New York, April 2: One of the worst quarters in stock-market history drew to a close with an uncharacteristically tame performance by major market averages on Friday.The relentlessness of profit statements and the pessimism they have engendered kept technology issues mostly in check for the session. Shares of Micron Technology, for example, fell $3.72 to $41.53 after the chip maker reported its fiscal second-quarter earnings late Thursday, that apparently disappointed investors because it did not provide any incremental information that added to the company's comments of the previous week. Other chip makers also tumbled. Xilinx fell 1.81 to 35.13 in Nasdaq Stock Market trading, falling to a 52-week low, after Salomon Smith Barney lowered its earnings forecasts for the maker of programmable logic devices.
However, investors did show a little appetite for some cutting-edge technology product developers that offer some significant upside when the profit picture ultimately improves, because of how beaten down their valuations have become. Brocade Communications, for example, tacked on 1.55 to 20.89, after falling to a 52-week low on Thursday. Verisign gained 3.19 to 35.44, while Siebel Systems, coming off Thursday's 52-week low, advanced 1.32 to 27.20, and Veritas Software, also coming off a low set Thursday, improved 3.20 to 46.24, all on Nasdaq.
Those gains helped the Nasdaq composite Index to finish the session in the black, up 19.69 points, or 1.08 per cent, at 1840.26.
It was an uncharacteristically tame performance that stood in contrast to the volatile swings and sharp losses the index endured throughout the first quarter of the year and the final month of that quarter. Nasdaq tumbled 25.5 per cent in the quarter, its worst first quarter ever and fourth-worst overall.

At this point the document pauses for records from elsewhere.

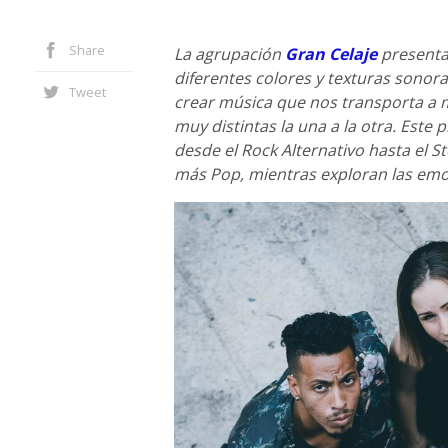
Share
La agrupación
Gran Celaje
presenta 
diferentes colores y texturas sonor
Tweet
crear música que nos transporta a
muy distintas la una a la otra. Este
desde el Rock Alternativo hasta el 
más Pop, mientras exploran las emo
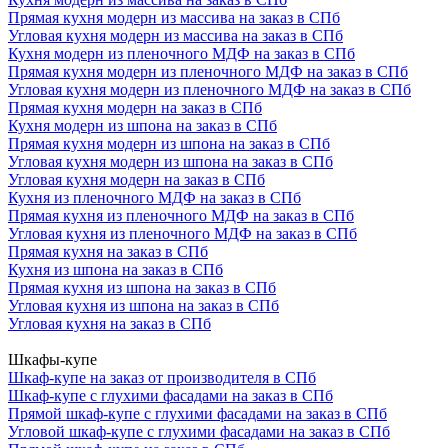
Прямая кухня модерн из массива на заказ в СПб
Угловая кухня модерн из массива на заказ в СПб
Кухня модерн из пленочного МДФ на заказ в СПб
Прямая кухня модерн из пленочного МДФ на заказ в СПб
Угловая кухня модерн из пленочного МДФ на заказ в СПб
Прямая кухня модерн на заказ в СПб
Кухня модерн из шпона на заказ в СПб
Прямая кухня модерн из шпона на заказ в СПб
Угловая кухня модерн из шпона на заказ в СПб
Угловая кухня модерн на заказ в СПб
Кухня из пленочного МДФ на заказ в СПб
Прямая кухня из пленочного МДФ на заказ в СПб
Угловая кухня из пленочного МДФ на заказ в СПб
Прямая кухня на заказ в СПб
Кухня из шпона на заказ в СПб
Прямая кухня из шпона на заказ в СПб
Угловая кухня из шпона на заказ в СПб
Угловая кухня на заказ в СПб
Шкафы-купе
Шкаф-купе на заказ от производителя в СПб
Шкаф-купе с глухими фасадами на заказ в СПб
Прямой шкаф-купе с глухими фасадами на заказ в СПб
Угловой шкаф-купе с глухими фасадами на заказ в СПб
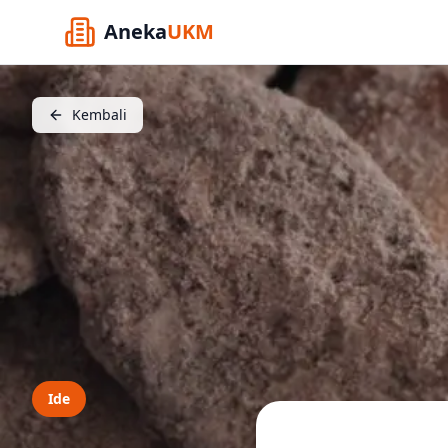
Aneka
UKM
Kembali
Ide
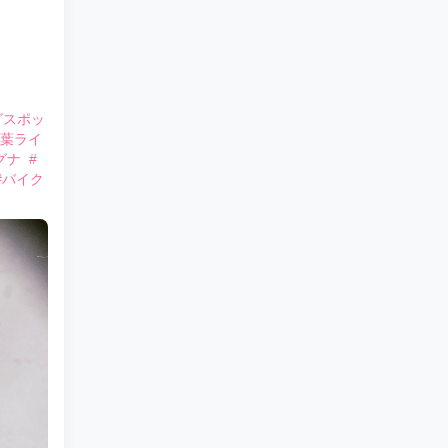
グスポッ
千葉ライ
グナ
#
#バイク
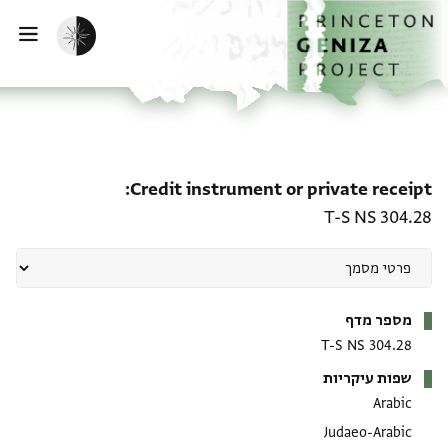
ף הבית
ילוג לתוכן
הפעלת מצב כהה
פתי
te receipt: T-S NS 304.28
Credit instrument or private receipt
T-S NS 304.28
מטא-דאטא
מספר מדף
T-S NS 304.28
שפות עיקריות
Arabic
Judaeo-Arabic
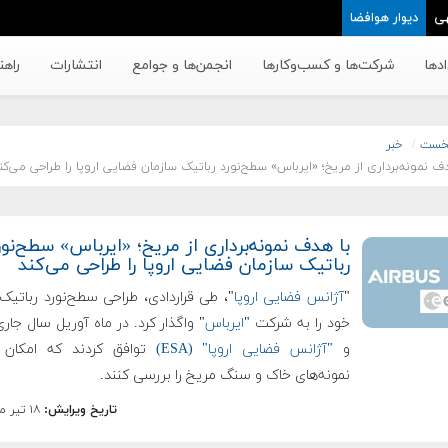
ی
دیوار هوافضا
دها
شرکت‌ها و کسب‌وکار‌ها
انجمن‌ها و جوامع
انتشارات
راهن
خست
خبر
دف نمونه‌برداری از مریخ؛ «ایرباس» سطح‌نورد رباتیک سازمان فضایی اروپا را طراحی می‌کن
با هدف نمونه‌برداری از مریخ؛ «ایرباس» سطح‌نور
رباتیک سازمان فضایی اروپا را طراحی می‌کند
"
آژانس فضایی اروپا
"، طی قراردادی، طراحی سطح‌نورد رباتیک
خود را به شرکت "
ایرباس
" واگذار کرد. در ماه آوریل سال جاری
و
"آژانس فضایی اروپا" (ESA)
توافق کردند که امکان 
نمونه‌های خاک و سنگ مریخ را بررسی کنند.
تاریخ ویرایش:
۱۸ تیر ماه ۱۳۹۷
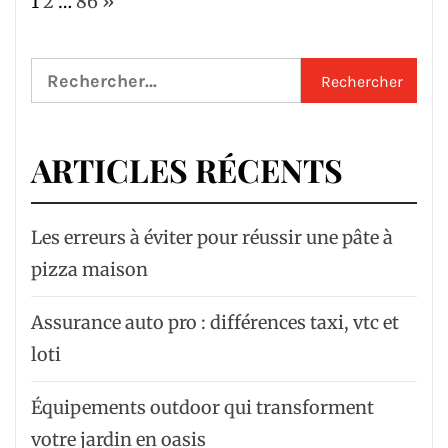
Page:
Next
1
2
…
86
»
Rechercher :
ARTICLES RÉCENTS
Les erreurs à éviter pour réussir une pâte à
pizza maison
Assurance auto pro : différences taxi, vtc et
loti
Équipements outdoor qui transforment
votre jardin en oasis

The Dow Jones Industrial Average also managed to finish on the plus side on Friday, closing at 9878.78, up 0.81 per cent, or 79.72 points. It had its worst first quarter in 23 years, down 8.4 per cent. The industrial average got some support on Friday from its financial components, such as JP Morgan, which rose 1.90 to 44.90, and American Express, which rose 2.34 to 41.30. A report in Business Week magazine suggested Citigroup may be looking at the company with thoughts of a takeover. American Express declined to comment. Citigroup moved ahead 28 cents to 44.98.